EXERCISE INSTRUCTIONS:
Below are some records. How many of their lines contain the string "What"? Answer with the number alone.

RECORDS SUPPLIED:
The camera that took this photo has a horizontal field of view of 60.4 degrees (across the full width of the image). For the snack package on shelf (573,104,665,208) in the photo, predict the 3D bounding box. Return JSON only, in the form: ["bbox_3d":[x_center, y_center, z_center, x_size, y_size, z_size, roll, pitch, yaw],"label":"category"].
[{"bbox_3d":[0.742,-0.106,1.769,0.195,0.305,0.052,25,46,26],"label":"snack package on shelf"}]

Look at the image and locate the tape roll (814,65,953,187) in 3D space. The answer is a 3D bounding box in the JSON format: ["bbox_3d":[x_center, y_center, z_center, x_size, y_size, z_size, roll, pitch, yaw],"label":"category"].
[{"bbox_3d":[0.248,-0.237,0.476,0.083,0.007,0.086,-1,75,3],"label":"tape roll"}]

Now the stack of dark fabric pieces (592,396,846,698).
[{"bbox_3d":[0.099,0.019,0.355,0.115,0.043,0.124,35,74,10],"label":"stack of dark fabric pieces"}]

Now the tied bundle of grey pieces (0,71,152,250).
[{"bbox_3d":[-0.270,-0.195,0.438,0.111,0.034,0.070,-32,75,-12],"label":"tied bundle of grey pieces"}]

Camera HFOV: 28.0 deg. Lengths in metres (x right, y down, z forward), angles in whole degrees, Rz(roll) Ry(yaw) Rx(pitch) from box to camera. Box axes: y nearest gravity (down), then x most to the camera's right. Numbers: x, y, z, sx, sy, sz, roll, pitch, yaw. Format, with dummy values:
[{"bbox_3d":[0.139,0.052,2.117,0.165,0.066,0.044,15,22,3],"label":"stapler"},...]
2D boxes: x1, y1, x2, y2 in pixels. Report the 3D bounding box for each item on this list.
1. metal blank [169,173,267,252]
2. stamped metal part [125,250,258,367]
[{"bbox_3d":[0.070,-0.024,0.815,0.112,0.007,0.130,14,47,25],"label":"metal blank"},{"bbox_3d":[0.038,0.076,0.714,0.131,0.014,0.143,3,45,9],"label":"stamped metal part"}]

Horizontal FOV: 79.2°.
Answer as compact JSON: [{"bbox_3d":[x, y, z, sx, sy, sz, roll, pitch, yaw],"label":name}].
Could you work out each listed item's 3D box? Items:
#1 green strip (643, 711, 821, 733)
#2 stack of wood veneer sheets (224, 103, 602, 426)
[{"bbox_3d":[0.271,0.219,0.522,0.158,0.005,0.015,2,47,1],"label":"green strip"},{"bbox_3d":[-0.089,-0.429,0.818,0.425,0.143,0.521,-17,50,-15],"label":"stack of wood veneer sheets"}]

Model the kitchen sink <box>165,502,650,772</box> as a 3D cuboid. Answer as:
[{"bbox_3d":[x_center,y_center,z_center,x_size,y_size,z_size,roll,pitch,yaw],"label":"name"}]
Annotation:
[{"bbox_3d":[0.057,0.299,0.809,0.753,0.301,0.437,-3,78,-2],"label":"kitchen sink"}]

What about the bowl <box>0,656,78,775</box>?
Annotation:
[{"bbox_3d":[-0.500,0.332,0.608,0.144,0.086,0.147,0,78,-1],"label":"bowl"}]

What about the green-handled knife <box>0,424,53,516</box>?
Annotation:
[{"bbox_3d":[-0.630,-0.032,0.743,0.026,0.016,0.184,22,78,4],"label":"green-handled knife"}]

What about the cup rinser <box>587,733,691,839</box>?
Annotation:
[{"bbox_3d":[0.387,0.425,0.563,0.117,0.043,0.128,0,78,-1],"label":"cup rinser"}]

TASK RESULT:
3